Stranger: Pushing Lin’s hair away from his forehead, Jon just kept touching him idly. “You should do it, then, if you’d still like to. I’d like it a lot.” His hands were shaking even as he threaded his fingers through that soft, thick hair.
You: “Yeah?” Lin whispered, shivering as Jon touched him. “I think I’d like that too.” He leaned up from Jon’s lap (using his newfound abs), reaching up to put his hand on the side of his neck. He looked at him for just a moment, before leaning in and pressing their lips together.
Stranger: It was like Lin was moving in slow motion, Jon could hardly believe it.

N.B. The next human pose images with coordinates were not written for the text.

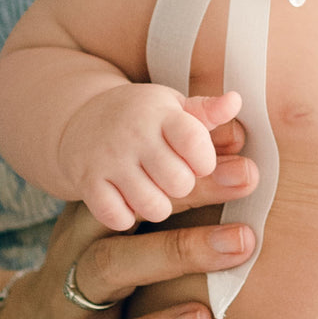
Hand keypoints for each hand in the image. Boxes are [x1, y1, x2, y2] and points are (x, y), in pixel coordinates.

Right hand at [0, 147, 258, 318]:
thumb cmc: (100, 262)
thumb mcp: (127, 218)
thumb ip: (179, 171)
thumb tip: (236, 122)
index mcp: (95, 205)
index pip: (140, 169)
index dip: (188, 156)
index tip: (239, 151)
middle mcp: (78, 240)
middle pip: (131, 208)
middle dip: (192, 191)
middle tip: (248, 177)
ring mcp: (70, 293)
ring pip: (114, 262)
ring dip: (178, 251)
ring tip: (239, 242)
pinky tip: (201, 317)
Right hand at [63, 86, 242, 229]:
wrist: (81, 118)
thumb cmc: (142, 115)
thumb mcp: (173, 106)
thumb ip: (207, 111)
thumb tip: (236, 101)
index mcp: (160, 113)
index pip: (195, 142)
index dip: (204, 161)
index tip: (196, 161)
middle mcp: (133, 133)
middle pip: (180, 183)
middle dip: (182, 186)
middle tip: (172, 177)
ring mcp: (108, 158)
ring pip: (153, 206)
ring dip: (157, 205)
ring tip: (153, 190)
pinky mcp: (87, 181)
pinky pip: (119, 217)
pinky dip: (126, 216)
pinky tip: (127, 200)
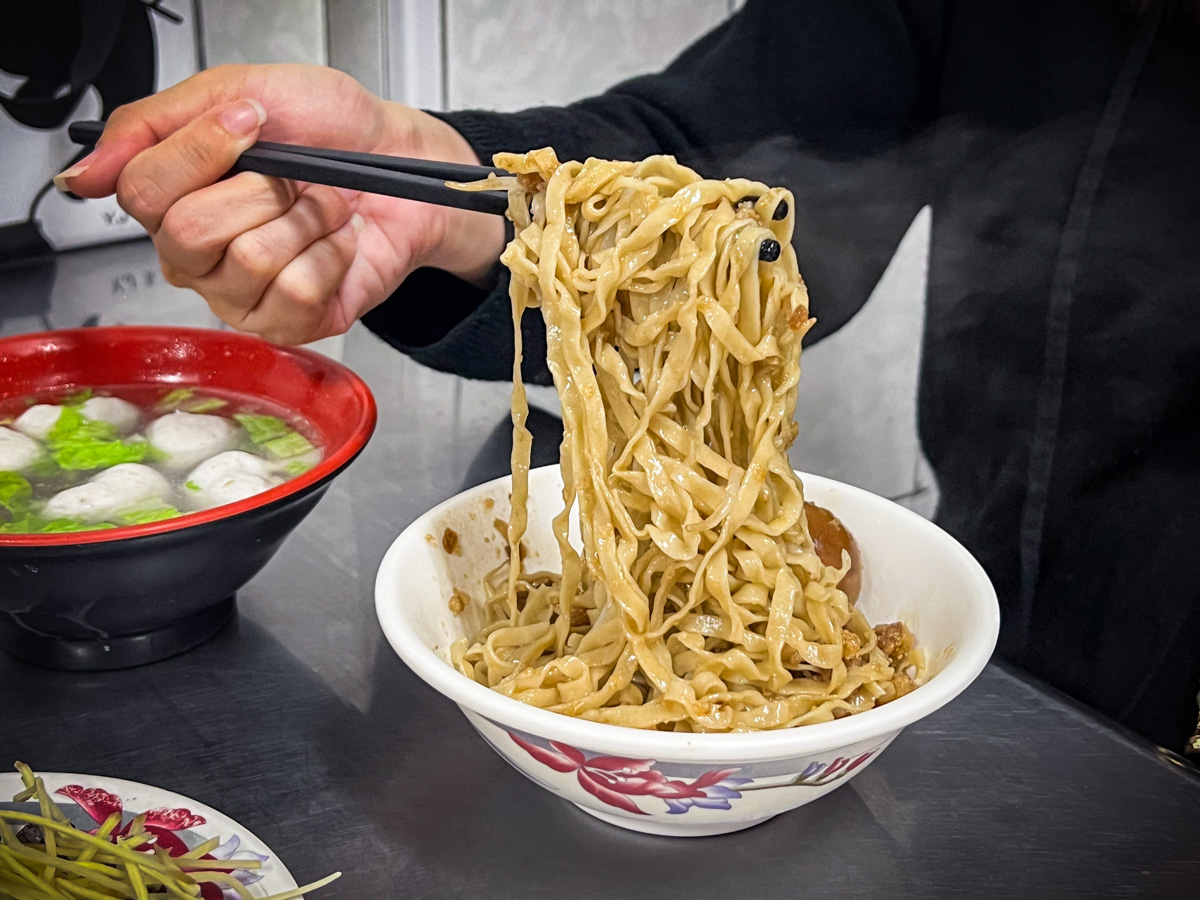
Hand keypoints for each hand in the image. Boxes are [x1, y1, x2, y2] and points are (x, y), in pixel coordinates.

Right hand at [58, 64, 506, 344]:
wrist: (403, 164)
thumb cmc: (331, 129)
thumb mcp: (240, 89)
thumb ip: (151, 124)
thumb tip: (85, 174)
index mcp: (172, 196)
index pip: (143, 189)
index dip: (201, 151)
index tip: (252, 120)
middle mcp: (198, 254)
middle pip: (189, 232)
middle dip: (261, 189)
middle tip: (292, 179)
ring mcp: (241, 295)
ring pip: (251, 259)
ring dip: (305, 219)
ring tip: (320, 210)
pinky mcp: (289, 324)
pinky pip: (297, 291)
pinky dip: (332, 255)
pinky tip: (336, 244)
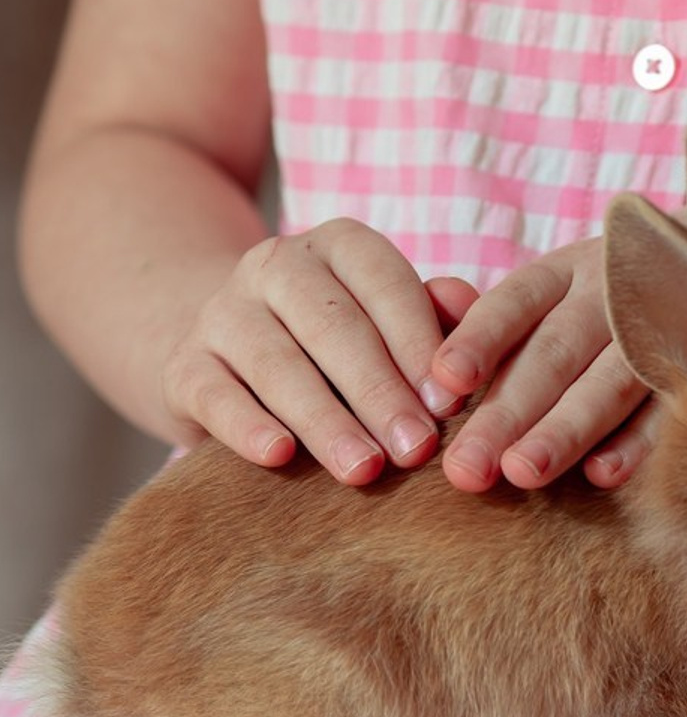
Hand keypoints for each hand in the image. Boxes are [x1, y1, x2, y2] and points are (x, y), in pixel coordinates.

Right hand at [160, 218, 477, 483]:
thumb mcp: (394, 321)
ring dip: (326, 421)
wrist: (237, 356)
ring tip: (365, 470)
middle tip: (418, 448)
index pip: (385, 283)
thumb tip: (473, 312)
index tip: (450, 403)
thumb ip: (437, 316)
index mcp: (340, 246)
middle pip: (333, 327)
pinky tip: (279, 455)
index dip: (419, 343)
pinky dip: (246, 425)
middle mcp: (275, 264)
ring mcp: (222, 311)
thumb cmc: (348, 345)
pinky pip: (213, 394)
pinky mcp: (183, 365)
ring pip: (276, 364)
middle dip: (380, 392)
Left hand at [424, 235, 655, 492]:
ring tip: (522, 474)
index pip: (516, 301)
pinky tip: (602, 474)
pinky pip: (670, 410)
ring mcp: (662, 331)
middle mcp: (612, 296)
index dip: (480, 338)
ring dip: (566, 429)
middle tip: (465, 468)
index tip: (443, 380)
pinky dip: (639, 443)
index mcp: (565, 274)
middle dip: (509, 411)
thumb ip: (489, 324)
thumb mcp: (550, 295)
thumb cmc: (600, 307)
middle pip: (555, 353)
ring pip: (610, 383)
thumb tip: (433, 350)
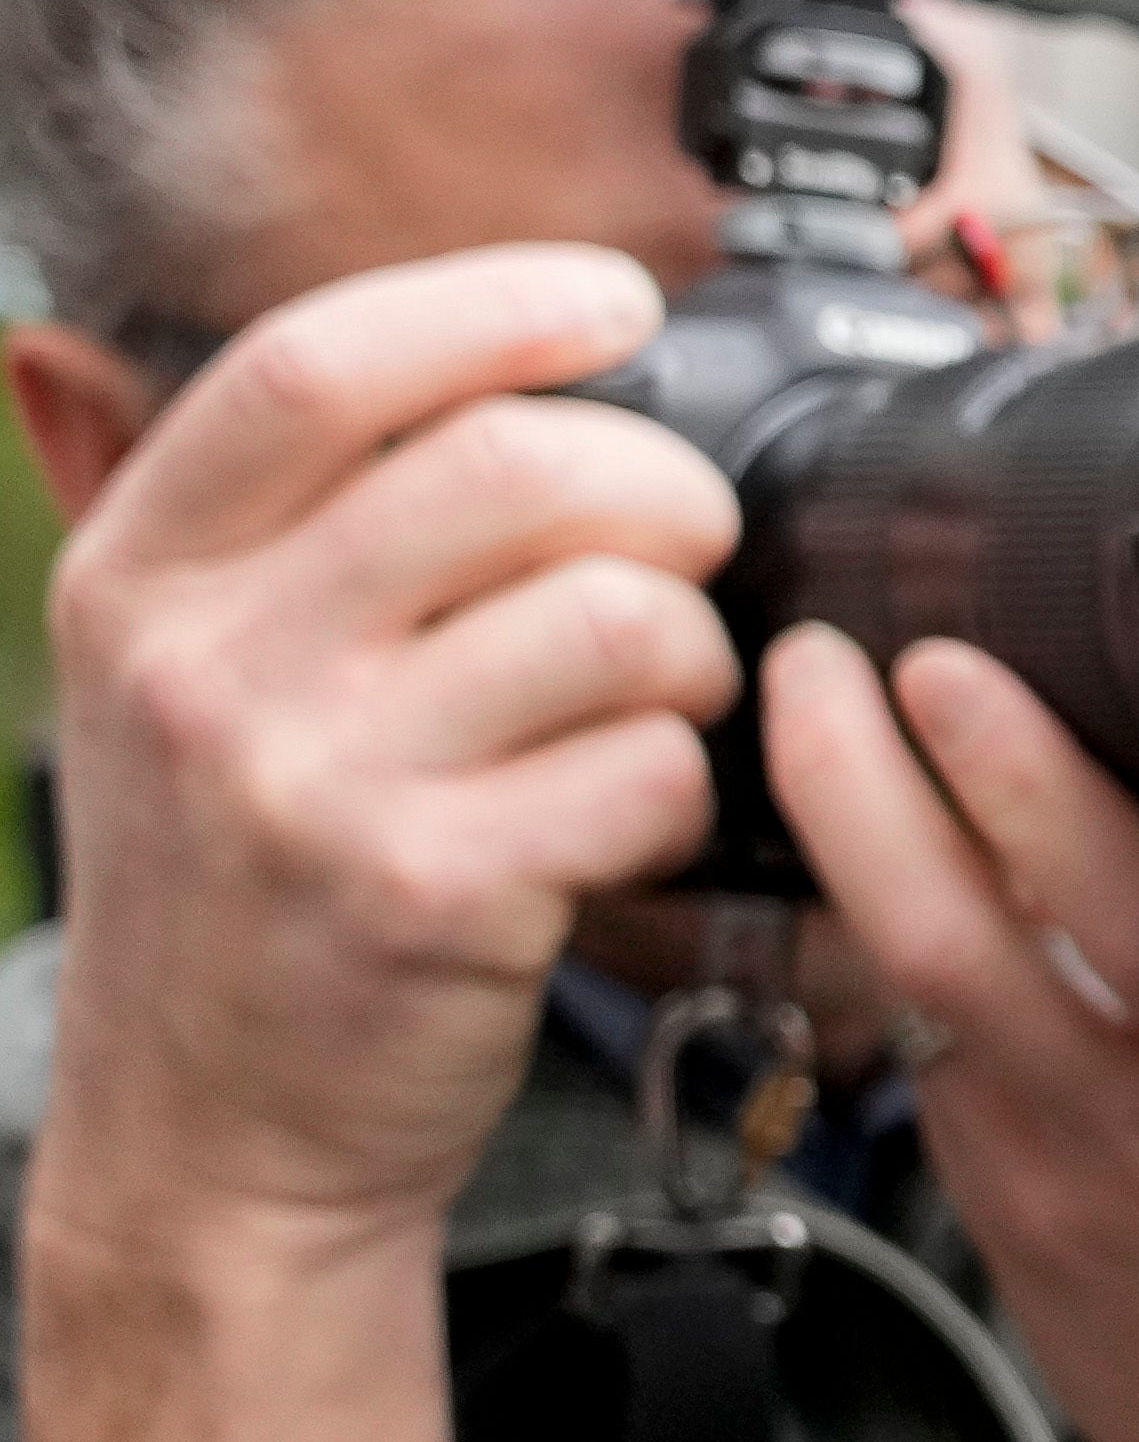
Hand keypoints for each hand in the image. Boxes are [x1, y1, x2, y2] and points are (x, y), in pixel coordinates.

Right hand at [30, 245, 732, 1251]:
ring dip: (693, 646)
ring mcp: (311, 781)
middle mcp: (207, 664)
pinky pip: (645, 768)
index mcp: (141, 575)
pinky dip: (685, 783)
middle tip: (688, 544)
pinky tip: (634, 816)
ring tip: (664, 694)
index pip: (319, 367)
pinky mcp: (428, 894)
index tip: (614, 302)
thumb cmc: (242, 889)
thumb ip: (258, 513)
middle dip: (657, 489)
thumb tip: (403, 334)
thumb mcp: (171, 677)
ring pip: (610, 614)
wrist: (212, 1138)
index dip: (495, 306)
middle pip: (508, 469)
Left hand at [763, 635, 1138, 1441]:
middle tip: (804, 664)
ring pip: (909, 986)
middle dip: (846, 780)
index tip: (942, 664)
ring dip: (860, 857)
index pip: (1127, 896)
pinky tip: (923, 906)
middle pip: (944, 934)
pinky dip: (918, 966)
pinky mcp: (986, 1216)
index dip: (1019, 775)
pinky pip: (930, 1059)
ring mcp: (1041, 1176)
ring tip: (830, 742)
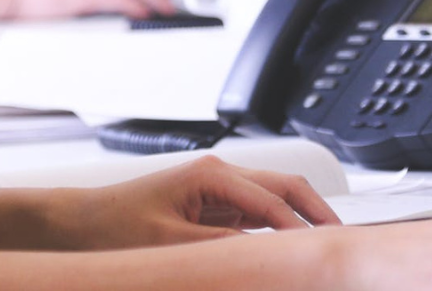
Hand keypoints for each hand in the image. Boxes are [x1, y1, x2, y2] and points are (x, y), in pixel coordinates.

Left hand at [50, 154, 336, 249]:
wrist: (83, 223)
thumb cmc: (116, 227)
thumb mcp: (170, 244)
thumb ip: (220, 248)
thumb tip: (265, 256)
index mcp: (211, 175)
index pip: (274, 204)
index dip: (304, 233)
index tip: (329, 257)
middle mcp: (219, 175)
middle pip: (284, 187)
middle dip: (318, 212)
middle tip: (348, 246)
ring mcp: (218, 189)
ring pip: (275, 198)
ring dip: (303, 220)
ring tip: (330, 250)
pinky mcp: (213, 206)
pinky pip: (258, 215)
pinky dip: (280, 230)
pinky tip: (292, 252)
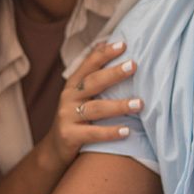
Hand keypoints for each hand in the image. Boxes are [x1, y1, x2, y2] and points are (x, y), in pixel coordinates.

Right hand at [45, 41, 141, 164]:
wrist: (55, 149)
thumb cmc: (75, 118)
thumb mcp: (79, 95)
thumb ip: (91, 74)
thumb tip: (104, 44)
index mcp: (73, 86)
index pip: (88, 65)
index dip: (104, 54)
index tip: (123, 45)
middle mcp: (68, 98)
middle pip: (92, 82)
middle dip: (113, 73)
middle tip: (134, 65)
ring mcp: (67, 117)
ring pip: (95, 109)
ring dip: (118, 106)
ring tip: (139, 103)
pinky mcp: (69, 136)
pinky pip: (93, 133)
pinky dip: (110, 132)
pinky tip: (127, 131)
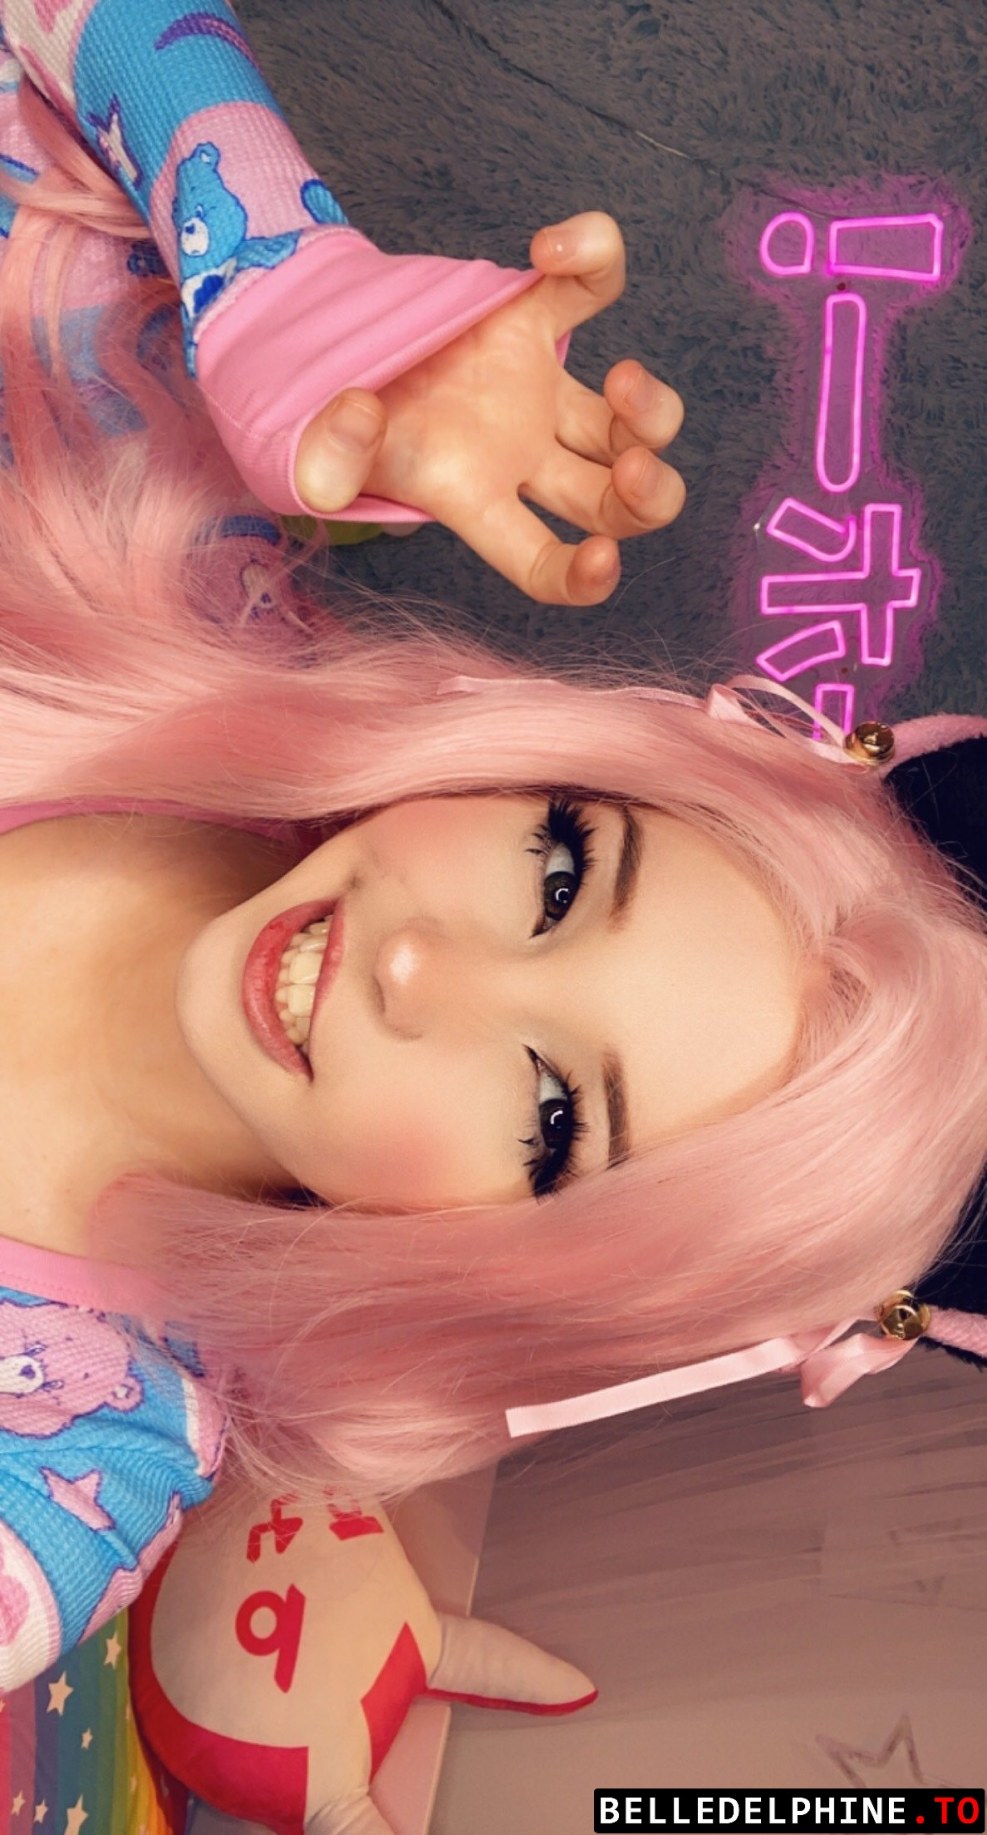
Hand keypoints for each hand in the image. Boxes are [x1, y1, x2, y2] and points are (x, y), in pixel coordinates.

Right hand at [294, 212, 683, 604]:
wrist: (317, 347)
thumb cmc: (322, 419)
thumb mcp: (310, 450)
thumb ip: (325, 455)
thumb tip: (360, 418)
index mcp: (472, 499)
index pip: (542, 564)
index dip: (583, 580)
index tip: (602, 558)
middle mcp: (518, 455)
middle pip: (612, 505)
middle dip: (644, 499)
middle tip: (631, 467)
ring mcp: (535, 391)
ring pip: (631, 421)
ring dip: (654, 412)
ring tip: (623, 377)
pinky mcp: (531, 319)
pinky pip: (592, 287)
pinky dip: (595, 259)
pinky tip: (552, 248)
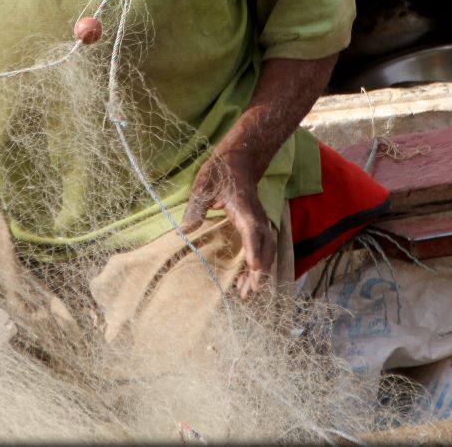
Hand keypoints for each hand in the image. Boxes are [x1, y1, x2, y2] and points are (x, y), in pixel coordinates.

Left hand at [181, 146, 275, 299]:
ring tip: (246, 291)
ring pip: (267, 250)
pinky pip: (263, 247)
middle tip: (248, 292)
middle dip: (260, 271)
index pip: (252, 232)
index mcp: (244, 208)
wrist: (239, 159)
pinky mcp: (258, 225)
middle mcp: (257, 217)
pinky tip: (248, 276)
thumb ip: (196, 208)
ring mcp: (260, 221)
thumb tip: (184, 229)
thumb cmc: (220, 171)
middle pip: (265, 247)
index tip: (254, 268)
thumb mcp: (203, 186)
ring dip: (260, 271)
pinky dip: (260, 263)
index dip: (254, 250)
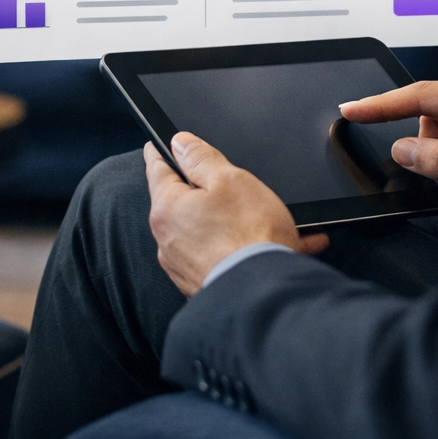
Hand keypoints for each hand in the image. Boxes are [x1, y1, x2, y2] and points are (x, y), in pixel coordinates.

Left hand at [144, 133, 328, 296]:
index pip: (157, 170)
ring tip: (268, 218)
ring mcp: (184, 266)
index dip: (160, 153)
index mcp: (168, 208)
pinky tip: (281, 245)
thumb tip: (180, 143)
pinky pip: (222, 256)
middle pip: (182, 202)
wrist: (264, 296)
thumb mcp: (230, 179)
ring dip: (231, 222)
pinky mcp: (202, 284)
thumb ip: (201, 157)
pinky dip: (242, 247)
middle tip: (227, 180)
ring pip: (207, 230)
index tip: (156, 146)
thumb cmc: (250, 236)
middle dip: (204, 190)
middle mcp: (168, 240)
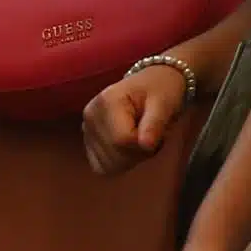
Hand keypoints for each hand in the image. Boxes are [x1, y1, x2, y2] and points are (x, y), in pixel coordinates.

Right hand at [82, 57, 193, 174]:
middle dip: (139, 154)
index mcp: (106, 101)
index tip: (158, 134)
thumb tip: (147, 145)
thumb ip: (155, 123)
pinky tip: (129, 148)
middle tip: (152, 137)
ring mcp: (86, 130)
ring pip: (109, 165)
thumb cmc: (160, 90)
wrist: (151, 83)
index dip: (144, 145)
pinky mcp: (87, 142)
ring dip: (131, 160)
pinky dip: (119, 164)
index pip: (122, 140)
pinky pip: (102, 167)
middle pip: (115, 156)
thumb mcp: (164, 103)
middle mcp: (90, 116)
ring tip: (141, 140)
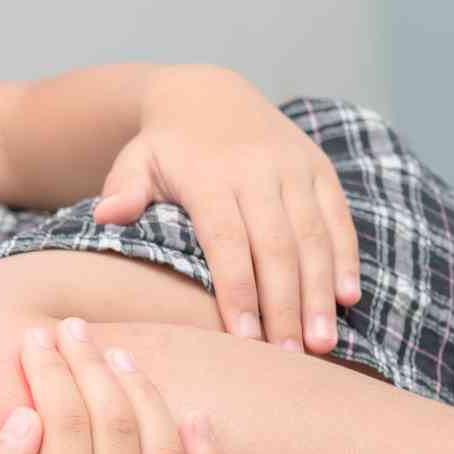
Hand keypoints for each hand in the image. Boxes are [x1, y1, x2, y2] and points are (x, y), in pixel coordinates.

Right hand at [0, 318, 228, 453]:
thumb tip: (29, 412)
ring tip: (119, 357)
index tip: (34, 336)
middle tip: (74, 329)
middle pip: (118, 424)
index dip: (51, 370)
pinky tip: (196, 414)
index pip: (66, 421)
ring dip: (146, 395)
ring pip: (168, 451)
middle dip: (93, 366)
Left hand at [93, 66, 361, 355]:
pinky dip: (344, 258)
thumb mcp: (135, 160)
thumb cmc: (164, 147)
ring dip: (319, 292)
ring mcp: (295, 170)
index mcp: (212, 176)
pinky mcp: (319, 170)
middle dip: (286, 305)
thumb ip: (123, 189)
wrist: (210, 95)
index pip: (228, 241)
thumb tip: (107, 215)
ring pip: (313, 237)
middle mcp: (260, 171)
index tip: (243, 339)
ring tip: (321, 343)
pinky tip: (347, 299)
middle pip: (277, 247)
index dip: (238, 291)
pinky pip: (338, 218)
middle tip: (290, 358)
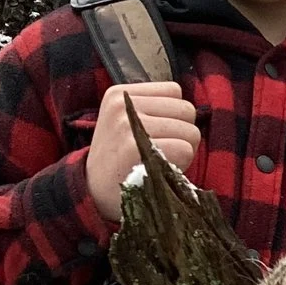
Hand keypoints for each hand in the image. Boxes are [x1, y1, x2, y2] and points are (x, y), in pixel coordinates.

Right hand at [86, 81, 201, 223]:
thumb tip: (192, 110)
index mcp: (120, 94)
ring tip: (158, 161)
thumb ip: (155, 109)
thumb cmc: (121, 159)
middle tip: (161, 152)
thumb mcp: (127, 122)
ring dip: (184, 151)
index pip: (174, 92)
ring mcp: (127, 125)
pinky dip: (181, 164)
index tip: (156, 134)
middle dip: (183, 134)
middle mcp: (123, 104)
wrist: (93, 192)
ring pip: (190, 132)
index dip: (175, 116)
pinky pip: (185, 149)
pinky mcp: (134, 148)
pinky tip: (159, 171)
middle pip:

He shifted just enough to make it easier on Lin to kiss him. It was tentative and sweet and Jon’s heart was about to leap out of his chest and he was sure Lin could feel it. Curling his hand around the back of Lin’s head, Jon encouraged the kiss to deepen.
You: Lin closed his eyes as they kissed, just feeling how nice and sweet it was to be kissing him properly, and not for some prank. He made a quiet noise as it started to deepen, as full of noise as ever. He couldn’t keep quiet at any aspect of his life. He melted against Jon’s chest, allowing the kiss to deepen even further, pressing his tongue against the seam of Jon’s plump lips.